Stored data:
┌──
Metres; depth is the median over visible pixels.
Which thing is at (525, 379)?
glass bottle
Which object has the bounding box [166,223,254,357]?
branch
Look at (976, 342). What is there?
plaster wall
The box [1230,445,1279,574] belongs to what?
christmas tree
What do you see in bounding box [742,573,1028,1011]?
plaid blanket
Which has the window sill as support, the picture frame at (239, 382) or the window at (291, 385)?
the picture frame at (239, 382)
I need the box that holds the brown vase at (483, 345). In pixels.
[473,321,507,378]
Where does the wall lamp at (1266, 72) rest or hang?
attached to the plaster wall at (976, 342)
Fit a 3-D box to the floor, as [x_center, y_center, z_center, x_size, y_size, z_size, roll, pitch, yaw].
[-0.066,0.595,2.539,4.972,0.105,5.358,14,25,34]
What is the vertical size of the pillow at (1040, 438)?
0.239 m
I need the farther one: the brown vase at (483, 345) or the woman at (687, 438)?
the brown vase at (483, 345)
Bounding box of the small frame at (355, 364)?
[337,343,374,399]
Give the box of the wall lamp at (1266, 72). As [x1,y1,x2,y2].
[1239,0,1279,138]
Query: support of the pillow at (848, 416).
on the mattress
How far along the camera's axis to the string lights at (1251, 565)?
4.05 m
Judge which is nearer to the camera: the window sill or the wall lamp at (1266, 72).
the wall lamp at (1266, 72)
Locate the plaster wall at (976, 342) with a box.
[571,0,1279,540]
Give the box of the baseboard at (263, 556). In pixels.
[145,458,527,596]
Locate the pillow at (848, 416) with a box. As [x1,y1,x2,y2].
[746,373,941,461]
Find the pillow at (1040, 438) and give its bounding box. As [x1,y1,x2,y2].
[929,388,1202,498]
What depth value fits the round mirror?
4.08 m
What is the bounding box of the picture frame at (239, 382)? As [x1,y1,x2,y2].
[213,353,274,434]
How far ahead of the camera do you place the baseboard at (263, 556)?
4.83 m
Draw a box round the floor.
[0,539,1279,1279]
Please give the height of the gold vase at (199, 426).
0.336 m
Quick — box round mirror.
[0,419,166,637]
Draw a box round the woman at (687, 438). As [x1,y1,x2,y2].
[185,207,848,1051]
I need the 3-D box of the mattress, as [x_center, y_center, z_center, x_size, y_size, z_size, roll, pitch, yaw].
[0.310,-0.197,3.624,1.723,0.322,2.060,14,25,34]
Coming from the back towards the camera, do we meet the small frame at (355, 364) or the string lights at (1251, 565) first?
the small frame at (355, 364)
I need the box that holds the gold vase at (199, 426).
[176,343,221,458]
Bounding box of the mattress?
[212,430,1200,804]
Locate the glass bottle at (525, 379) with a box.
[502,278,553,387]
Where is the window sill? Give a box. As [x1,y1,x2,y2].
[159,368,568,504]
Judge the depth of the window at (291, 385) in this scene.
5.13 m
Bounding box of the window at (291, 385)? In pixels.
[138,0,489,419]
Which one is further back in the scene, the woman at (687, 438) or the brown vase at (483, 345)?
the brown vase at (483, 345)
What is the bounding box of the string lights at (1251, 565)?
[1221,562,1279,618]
└──
┌──
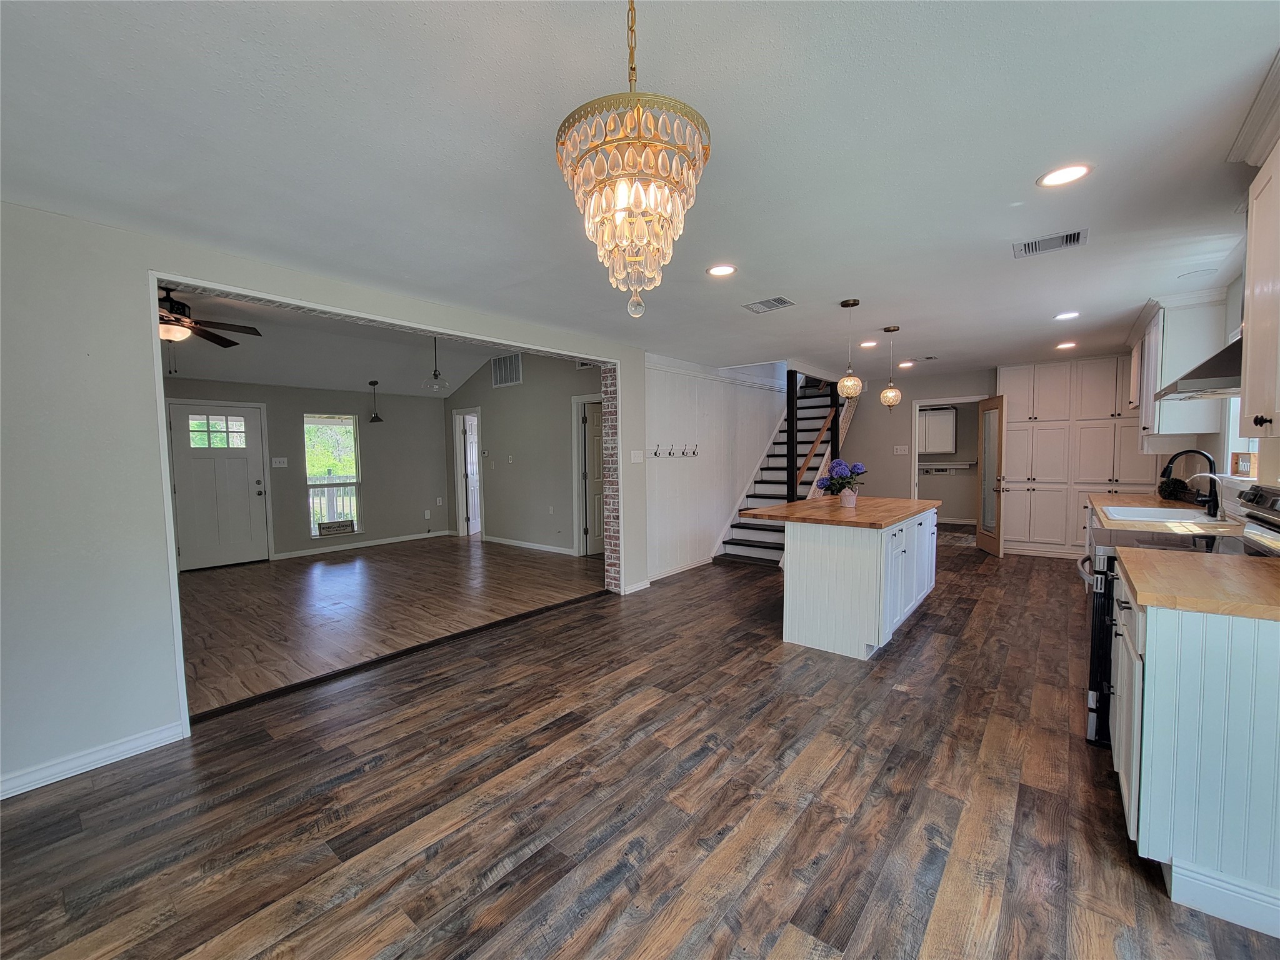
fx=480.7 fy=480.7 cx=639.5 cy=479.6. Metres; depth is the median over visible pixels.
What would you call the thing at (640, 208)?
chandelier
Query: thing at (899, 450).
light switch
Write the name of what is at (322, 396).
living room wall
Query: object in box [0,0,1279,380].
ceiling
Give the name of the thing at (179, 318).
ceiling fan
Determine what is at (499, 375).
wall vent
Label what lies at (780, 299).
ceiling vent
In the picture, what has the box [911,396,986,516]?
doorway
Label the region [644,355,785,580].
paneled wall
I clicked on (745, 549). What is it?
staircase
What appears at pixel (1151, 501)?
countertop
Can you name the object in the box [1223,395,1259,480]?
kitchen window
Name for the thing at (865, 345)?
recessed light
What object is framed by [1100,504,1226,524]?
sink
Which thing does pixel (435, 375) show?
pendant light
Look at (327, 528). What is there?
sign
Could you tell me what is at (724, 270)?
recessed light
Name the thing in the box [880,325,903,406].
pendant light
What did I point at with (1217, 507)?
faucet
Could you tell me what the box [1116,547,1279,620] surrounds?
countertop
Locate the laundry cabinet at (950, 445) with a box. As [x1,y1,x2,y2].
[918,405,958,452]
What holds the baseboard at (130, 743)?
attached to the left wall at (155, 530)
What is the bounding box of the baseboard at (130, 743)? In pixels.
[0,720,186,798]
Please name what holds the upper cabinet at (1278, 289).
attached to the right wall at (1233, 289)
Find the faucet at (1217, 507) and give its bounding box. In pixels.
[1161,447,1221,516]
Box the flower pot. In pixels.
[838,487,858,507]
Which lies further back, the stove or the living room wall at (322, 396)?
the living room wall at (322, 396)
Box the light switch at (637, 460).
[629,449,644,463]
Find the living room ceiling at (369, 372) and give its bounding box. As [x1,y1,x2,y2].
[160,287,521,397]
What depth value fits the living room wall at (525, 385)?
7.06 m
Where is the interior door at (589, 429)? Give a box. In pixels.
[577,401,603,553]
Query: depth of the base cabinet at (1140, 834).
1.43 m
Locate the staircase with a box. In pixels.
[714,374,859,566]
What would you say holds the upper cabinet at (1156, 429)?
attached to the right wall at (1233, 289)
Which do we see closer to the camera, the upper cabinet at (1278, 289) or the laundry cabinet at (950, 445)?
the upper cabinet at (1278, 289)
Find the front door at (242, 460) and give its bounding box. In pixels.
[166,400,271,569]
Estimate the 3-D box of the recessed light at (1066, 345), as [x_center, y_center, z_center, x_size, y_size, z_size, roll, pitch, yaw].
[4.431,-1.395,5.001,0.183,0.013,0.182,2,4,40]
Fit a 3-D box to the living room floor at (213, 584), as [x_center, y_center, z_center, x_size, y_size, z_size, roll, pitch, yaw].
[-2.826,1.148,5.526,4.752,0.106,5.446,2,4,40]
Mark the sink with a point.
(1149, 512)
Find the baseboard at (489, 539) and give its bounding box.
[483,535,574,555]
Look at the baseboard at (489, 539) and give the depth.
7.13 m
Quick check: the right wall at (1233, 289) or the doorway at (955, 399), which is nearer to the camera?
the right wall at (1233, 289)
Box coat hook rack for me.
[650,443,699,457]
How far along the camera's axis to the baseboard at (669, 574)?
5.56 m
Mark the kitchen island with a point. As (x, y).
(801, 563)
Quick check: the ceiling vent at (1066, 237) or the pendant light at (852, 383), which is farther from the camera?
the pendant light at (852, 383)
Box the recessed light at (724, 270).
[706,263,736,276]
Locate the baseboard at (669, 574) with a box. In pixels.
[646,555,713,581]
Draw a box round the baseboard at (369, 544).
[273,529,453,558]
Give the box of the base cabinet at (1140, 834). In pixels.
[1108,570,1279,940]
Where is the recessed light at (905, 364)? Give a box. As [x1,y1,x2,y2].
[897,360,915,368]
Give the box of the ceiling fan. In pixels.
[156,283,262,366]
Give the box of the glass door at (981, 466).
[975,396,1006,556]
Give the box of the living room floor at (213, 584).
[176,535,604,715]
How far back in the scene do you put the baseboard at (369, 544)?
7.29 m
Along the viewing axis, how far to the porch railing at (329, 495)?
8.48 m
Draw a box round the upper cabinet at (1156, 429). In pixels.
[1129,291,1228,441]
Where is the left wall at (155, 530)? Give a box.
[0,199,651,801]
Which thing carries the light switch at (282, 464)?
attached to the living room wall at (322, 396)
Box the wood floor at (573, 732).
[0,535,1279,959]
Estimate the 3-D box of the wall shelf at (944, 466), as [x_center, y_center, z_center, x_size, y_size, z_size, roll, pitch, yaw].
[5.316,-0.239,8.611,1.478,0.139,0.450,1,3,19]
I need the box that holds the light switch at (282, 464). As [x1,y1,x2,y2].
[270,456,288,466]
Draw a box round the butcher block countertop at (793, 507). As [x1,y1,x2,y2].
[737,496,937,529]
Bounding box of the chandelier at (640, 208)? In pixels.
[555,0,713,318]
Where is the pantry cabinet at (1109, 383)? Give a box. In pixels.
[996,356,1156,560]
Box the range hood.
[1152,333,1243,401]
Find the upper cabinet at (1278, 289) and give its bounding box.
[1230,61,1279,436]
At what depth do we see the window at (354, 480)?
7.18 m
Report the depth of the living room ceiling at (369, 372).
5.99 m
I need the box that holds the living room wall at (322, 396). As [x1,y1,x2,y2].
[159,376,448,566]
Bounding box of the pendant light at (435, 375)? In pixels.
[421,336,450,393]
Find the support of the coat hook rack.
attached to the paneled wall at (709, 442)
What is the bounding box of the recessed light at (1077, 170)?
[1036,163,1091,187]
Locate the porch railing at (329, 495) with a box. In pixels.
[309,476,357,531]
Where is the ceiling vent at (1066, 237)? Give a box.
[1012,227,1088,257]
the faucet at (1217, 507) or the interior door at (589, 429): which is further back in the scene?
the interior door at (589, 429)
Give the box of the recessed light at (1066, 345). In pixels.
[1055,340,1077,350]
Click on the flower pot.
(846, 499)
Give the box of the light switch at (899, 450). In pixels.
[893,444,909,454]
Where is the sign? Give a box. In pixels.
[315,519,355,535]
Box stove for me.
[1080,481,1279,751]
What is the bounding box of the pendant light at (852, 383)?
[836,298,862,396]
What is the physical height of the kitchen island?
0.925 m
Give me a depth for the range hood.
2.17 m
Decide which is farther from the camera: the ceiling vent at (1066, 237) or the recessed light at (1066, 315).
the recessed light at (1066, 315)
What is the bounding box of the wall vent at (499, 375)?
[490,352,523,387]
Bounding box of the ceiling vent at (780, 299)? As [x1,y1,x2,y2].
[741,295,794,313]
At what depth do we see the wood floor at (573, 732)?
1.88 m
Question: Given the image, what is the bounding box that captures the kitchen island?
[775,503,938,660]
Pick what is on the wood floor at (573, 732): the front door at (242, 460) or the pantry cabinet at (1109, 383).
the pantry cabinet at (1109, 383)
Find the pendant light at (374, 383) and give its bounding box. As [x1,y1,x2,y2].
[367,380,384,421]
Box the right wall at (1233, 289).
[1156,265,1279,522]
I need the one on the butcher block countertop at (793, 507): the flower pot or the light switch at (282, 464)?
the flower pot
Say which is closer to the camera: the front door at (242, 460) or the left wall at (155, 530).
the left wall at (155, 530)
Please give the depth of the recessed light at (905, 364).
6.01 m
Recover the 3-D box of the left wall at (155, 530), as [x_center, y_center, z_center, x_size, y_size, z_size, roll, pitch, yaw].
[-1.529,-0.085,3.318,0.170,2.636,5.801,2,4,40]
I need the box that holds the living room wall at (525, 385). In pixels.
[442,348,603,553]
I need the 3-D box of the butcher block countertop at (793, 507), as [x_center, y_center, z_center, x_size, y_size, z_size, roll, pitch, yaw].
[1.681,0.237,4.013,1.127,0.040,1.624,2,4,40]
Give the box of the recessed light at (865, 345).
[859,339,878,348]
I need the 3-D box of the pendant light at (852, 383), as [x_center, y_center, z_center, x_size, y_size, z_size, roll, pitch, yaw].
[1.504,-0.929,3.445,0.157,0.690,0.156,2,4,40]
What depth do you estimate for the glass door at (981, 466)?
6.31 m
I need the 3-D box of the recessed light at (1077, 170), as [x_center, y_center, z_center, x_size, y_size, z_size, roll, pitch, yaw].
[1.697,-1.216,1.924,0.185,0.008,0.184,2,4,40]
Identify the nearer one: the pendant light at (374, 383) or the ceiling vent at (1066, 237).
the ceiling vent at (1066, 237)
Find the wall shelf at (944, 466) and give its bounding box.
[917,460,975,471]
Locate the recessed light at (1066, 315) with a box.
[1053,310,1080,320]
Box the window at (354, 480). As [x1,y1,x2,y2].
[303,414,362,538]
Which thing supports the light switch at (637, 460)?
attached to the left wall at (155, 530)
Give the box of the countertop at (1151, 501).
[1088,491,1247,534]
└──
Problem to work on:
Extract every line of the records above that contains the word "median".

Exercise answer:
Metres; depth is the median over visible pixels.
fx=480.7 fy=480.7 cx=639.5 cy=479.6. Metres; depth is the median over visible pixels.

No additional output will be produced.